Dylan’s Basement Tapes, recorded with The Band in these very mountains four decades ago, has been cited as a virtual template for every note played in this coop. This vexes them more than anything.

“Give it up with that shit. I know you love Dylan and all that, but we’re our own fucking band for sure.” Farley says, finally losing his grin.

“I never heard The Basement Tapes before in my life,” Ian swears.

“I heard ‘Million Dollar Bash’ one time,” James insists.

“So much is more accurate as far as influences go,” Ian continues. “Hoagy Carmichael. Percy Mayfield. Skip James. The Reverend Neil Young. The Reverend James Brown. Rap music. Classical.”
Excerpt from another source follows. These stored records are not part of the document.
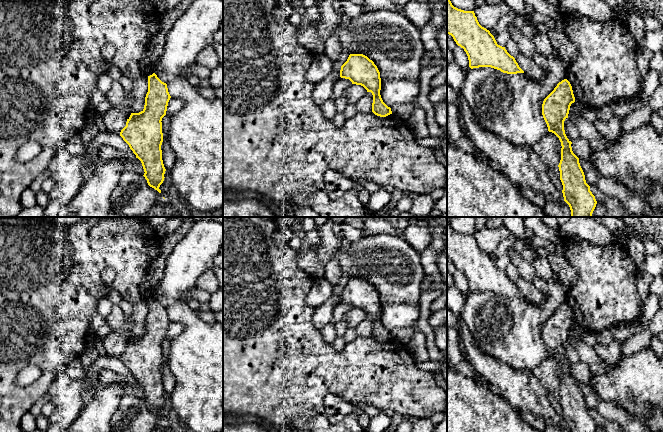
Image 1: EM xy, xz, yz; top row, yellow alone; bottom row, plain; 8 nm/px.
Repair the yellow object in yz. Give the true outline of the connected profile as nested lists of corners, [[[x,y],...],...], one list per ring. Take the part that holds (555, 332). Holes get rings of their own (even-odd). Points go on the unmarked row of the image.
[[[564,303],[544,323],[542,339],[548,355],[554,357],[561,366],[561,384],[558,391],[564,425],[570,432],[595,432],[597,425],[586,407],[579,382],[573,377],[572,366],[564,354],[564,345],[568,342],[570,330],[574,326],[572,310]]]

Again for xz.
[[[350,278],[341,290],[340,301],[349,303],[352,308],[363,310],[373,319],[372,336],[380,341],[392,338],[391,332],[382,324],[380,319],[381,302],[377,290],[363,278]]]

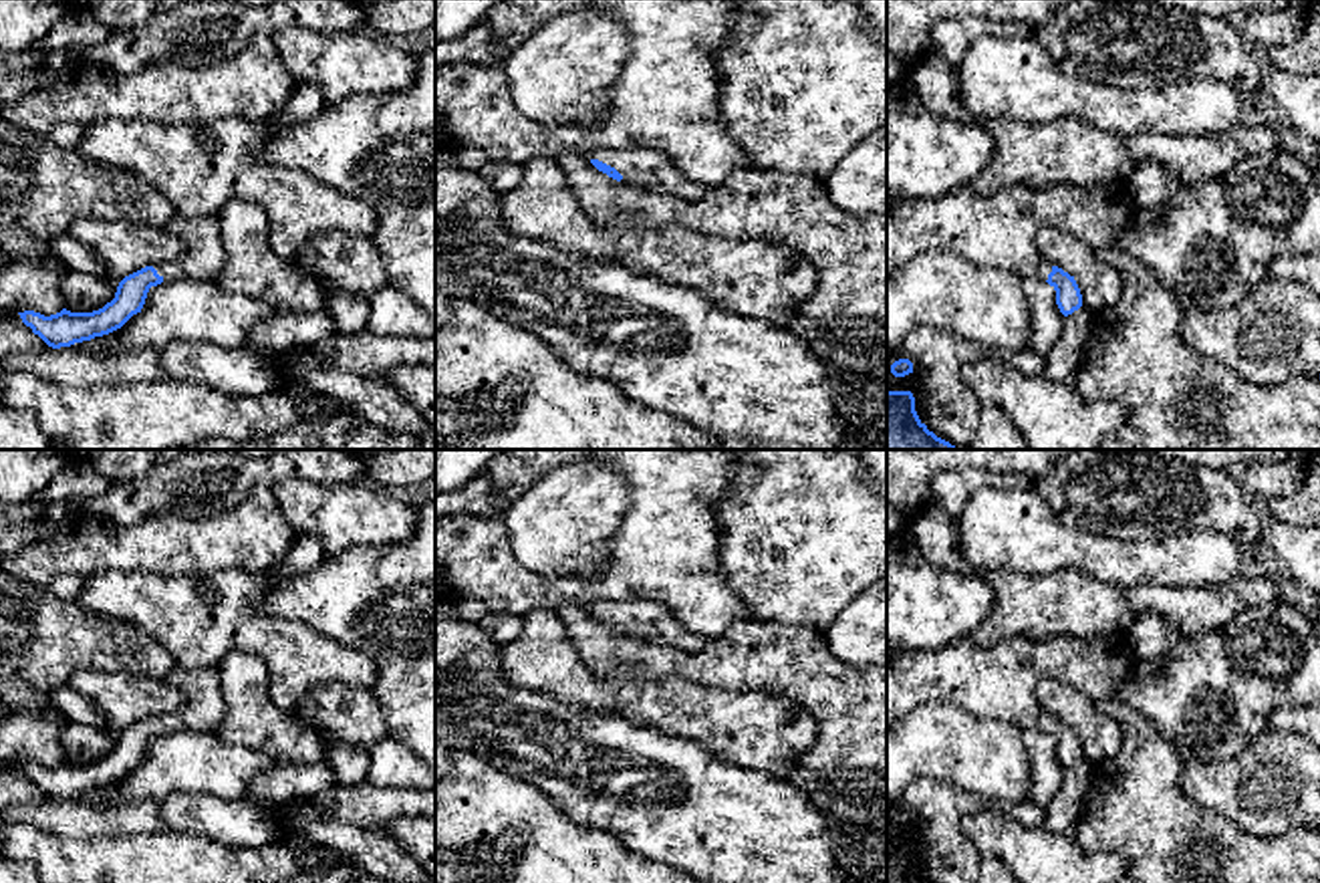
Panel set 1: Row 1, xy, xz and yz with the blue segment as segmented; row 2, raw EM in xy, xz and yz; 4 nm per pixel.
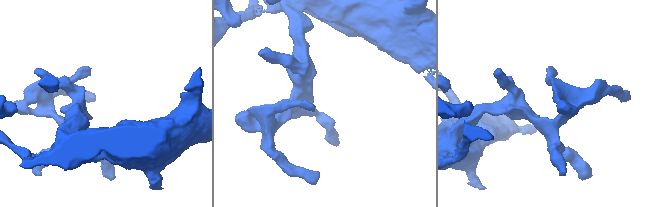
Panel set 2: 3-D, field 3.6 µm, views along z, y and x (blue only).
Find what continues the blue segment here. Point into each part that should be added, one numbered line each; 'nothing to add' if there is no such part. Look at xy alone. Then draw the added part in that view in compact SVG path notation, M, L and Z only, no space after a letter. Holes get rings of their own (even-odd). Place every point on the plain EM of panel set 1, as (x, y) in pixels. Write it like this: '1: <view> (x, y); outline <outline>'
1: xy (204, 708); outline M220 665L187 671L173 667L165 681L183 696L183 706L171 714L151 716L163 734L179 730L216 732L226 716Z

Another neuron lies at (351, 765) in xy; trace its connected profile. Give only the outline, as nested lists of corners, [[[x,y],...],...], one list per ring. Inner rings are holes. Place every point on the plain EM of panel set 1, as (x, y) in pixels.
[[[326,744],[324,760],[335,770],[339,784],[359,784],[369,776],[371,768],[369,748]]]

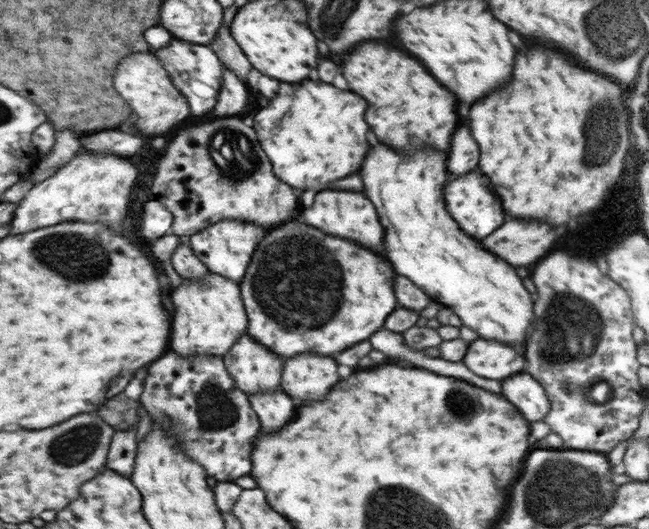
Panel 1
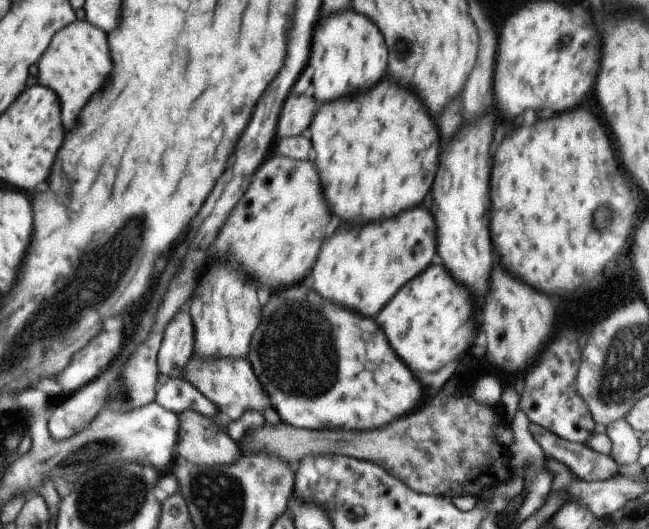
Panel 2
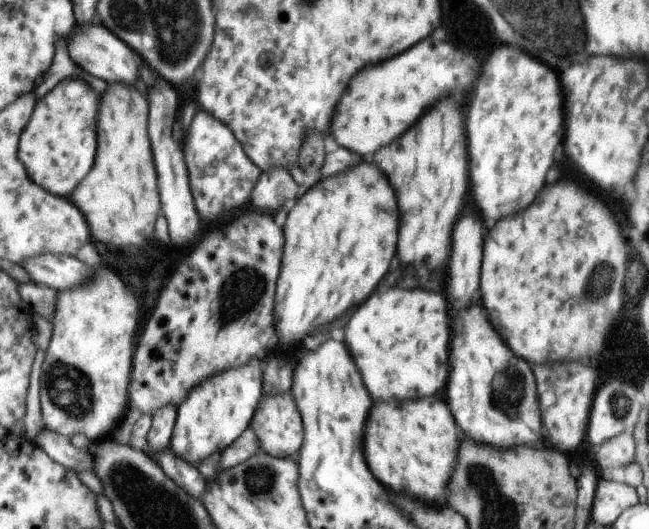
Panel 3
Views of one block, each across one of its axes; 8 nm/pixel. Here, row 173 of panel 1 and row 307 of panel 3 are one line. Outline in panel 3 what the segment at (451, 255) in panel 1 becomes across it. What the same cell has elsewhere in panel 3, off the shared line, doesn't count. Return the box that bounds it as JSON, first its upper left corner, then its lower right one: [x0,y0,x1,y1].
[344,288,450,402]

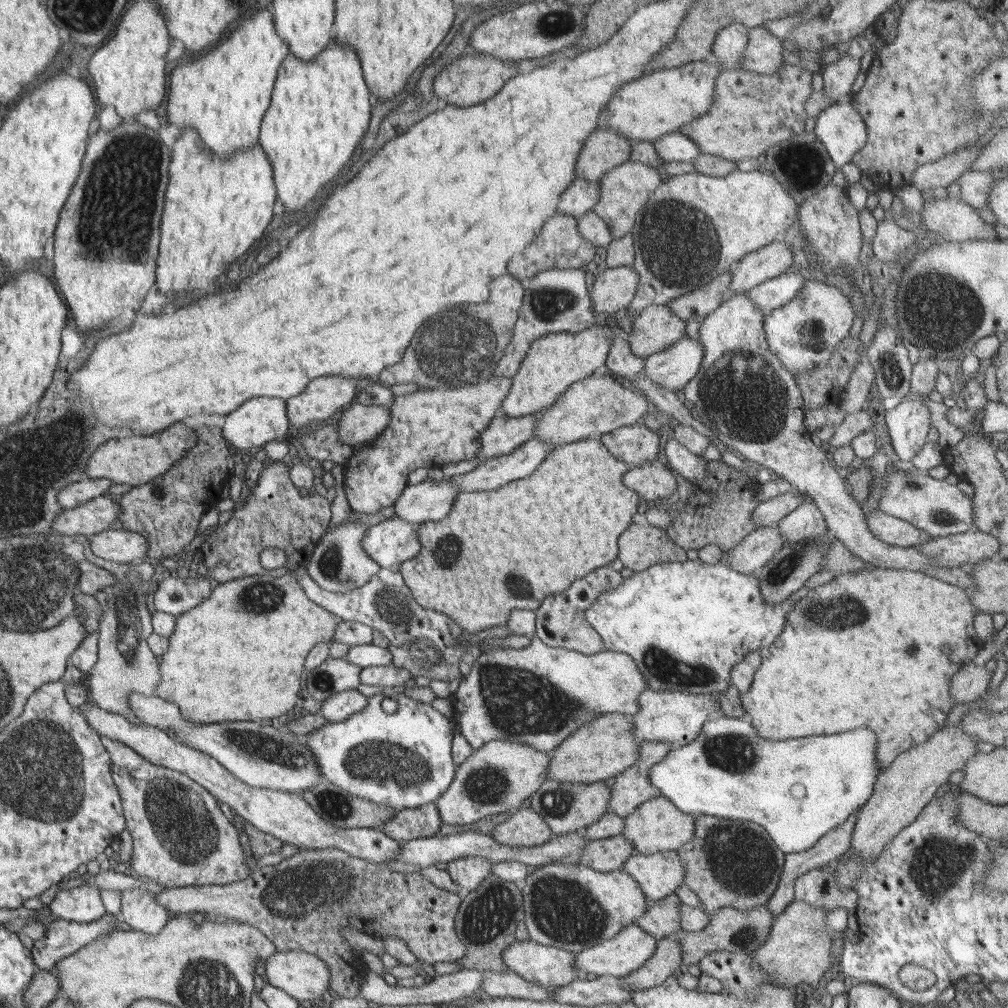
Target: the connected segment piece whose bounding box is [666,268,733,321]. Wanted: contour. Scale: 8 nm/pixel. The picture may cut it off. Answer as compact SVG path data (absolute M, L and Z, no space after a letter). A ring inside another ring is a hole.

“We get influenced big-time by books,” Farley adds. “We’re a bunch of bookworms. People never see any of that shit.”

And yet this is a gang long used to being misunderstood or dismissed. They’re banned from many establishments in New Paltz.

“We’ve got bad reputations,” Farley admits. The cops know their names. At least one neighbour has threatened them with violence.

“We almost got into a gunfight,” Ian says.

“He didn’t really wanna pick up what we were putting down,” James drawls mockingly.

And yet their music has already taken them further and enabled them to see more of the world than just about anyone else up here ever will. “If I didn’t play music, I’d be working six acres,” Ian shrugs. “A plot of land. Born here. Die here.”

Tomorrow, they’re due to leave again, to points south, west, and over the sea. “I’ve never been anywhere in this country,” James says, “Except when I’m on tour.”